The errors in the Notifications of Sale and the error, if any, in the place of the auction, are swept as it were under the carpet. All the plaintiffs can get for those irregularities now that the auction purchaser is the registered proprietor is damages.
The exceptions to that, although not spelt out in the statute would be fraud or mistake. That is borne out by section 143, which reads.
“143. (1) Subject to subsection (2), the Court may order rectification of the register by directing that any registration be cancelled or amended where it is satisfied that any registration (other than a first registration) has been obtained, made or omitted by fraud or mistake.

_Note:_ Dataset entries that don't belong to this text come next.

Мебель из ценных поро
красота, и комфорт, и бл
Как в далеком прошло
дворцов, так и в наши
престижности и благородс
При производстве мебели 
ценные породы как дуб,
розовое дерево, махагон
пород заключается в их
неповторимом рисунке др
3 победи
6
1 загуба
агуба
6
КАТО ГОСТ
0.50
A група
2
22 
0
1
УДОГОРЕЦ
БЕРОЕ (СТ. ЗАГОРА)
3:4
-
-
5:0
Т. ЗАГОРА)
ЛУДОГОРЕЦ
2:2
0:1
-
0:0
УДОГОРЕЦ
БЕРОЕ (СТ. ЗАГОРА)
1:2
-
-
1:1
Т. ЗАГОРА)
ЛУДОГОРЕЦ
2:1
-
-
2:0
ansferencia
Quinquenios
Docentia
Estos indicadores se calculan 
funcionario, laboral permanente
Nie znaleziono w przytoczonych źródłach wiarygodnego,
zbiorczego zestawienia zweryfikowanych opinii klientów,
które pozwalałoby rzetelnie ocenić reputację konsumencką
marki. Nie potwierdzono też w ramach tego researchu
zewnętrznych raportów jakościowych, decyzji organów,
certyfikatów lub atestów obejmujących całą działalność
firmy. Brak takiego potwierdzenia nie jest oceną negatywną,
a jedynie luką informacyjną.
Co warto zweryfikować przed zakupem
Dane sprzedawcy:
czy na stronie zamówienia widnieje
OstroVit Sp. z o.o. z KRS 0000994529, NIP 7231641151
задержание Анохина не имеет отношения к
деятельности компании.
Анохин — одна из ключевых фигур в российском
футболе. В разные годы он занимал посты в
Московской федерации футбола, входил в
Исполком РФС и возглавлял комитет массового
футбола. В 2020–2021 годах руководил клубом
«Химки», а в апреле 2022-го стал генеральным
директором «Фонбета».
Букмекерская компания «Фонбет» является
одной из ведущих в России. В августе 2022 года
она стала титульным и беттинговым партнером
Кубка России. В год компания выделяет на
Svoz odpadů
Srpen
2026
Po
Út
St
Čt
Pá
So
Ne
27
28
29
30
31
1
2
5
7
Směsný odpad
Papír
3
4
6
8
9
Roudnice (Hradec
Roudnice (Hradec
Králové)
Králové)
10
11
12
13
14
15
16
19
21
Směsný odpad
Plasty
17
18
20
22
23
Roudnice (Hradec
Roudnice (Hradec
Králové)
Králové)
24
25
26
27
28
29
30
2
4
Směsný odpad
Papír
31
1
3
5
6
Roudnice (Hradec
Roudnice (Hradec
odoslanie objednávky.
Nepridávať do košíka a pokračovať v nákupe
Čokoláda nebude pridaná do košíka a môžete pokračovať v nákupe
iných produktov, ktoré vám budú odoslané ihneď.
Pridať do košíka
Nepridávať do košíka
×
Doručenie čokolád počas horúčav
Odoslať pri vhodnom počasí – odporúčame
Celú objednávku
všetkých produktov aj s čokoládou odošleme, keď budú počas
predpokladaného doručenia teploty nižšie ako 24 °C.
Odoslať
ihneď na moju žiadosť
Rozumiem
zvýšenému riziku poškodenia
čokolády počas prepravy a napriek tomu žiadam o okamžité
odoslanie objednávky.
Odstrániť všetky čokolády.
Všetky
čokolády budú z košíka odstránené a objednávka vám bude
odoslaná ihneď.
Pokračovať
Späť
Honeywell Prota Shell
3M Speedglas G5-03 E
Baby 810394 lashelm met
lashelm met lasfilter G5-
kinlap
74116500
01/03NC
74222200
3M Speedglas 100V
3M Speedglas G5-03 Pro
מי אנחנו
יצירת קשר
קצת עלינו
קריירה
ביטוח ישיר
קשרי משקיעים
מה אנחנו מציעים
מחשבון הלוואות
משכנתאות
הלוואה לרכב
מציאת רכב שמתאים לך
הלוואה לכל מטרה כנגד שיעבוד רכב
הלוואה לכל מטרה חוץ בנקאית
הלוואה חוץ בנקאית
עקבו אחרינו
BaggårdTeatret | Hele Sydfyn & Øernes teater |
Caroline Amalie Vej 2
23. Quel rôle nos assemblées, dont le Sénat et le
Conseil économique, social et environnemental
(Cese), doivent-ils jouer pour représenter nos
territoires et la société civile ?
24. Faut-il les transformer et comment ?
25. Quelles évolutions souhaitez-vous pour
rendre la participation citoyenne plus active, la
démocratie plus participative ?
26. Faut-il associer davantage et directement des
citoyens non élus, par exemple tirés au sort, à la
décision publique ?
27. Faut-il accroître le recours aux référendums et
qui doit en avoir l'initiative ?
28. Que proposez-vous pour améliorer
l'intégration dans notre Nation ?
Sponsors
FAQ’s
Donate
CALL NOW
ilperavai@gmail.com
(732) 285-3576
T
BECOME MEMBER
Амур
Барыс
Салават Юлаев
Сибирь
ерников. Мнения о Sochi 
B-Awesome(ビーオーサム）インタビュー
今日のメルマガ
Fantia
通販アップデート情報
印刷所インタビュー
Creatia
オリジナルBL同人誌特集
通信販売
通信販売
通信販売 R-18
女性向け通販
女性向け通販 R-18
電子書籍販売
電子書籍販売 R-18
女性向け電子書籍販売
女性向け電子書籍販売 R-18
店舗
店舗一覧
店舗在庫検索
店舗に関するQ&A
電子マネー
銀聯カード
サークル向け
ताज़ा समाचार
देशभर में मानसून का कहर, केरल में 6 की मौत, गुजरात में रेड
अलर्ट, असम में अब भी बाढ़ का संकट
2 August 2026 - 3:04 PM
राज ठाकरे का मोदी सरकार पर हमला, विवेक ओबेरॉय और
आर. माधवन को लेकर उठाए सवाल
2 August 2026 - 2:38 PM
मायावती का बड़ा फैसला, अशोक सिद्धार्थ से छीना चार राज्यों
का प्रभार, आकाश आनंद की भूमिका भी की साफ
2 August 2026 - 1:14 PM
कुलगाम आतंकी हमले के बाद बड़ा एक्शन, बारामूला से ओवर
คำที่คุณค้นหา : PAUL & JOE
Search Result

“(2) The register shall not be rectified so as to affect the title of a proprietor who is in possession and acquired the land, lease or charge for valuable consideration, unless such proprietor had knowledge of the omission, fraud or mistake in consequence of which the rectification is sought, or caused such omission, fraud or mistake or substantially contributed to it by his act, neglect or default.”
The curious thing about this plaint is that although it is alleged the sale by public auction was fraudulent, no particulars are given contrary to order 6 rule 8. Fraud of course, in addition to requiring particulars, requires a higher standard of proof.
Establishing a prima facie case of fraud with a probability of success especially on affidavits presents the plaintiffs’ advocate with a very difficult task; more so when as here the statute provides that in these circumstances damages are an adequate remedy. The difficulties in relation to a prima facie case of fraud were considered by the Court of Appeal in CA 215/96 Central Kenya Limited v Trust Bank and others at pages 9-11 of the judgment. The onus is on the applicant and the burden of proof is heavier than in an ordinary civil case.
In summary it seems to be that the plaintiffs have not established the high burden of a prima facie case with a probability of success: furthermore that there is at least an even argument that damages are an adequate remedy.
If I am held wrong in those, I would hold that the balance of convenience favours the new registered proprietor who has paid his money and should enjoy the fruits of his investment.
It would be fair to mention that it seems the plaintiff and the 3rd defendant are political opponents which it is alleged provides some motive for the 3rd defendant to be fraudulent. That may be relevant at the full hearing but in the absence of any very positive evidence I have ignored that aspect in this ruling.
Dated and Delivered at Nairobi this 1st day of December 2000.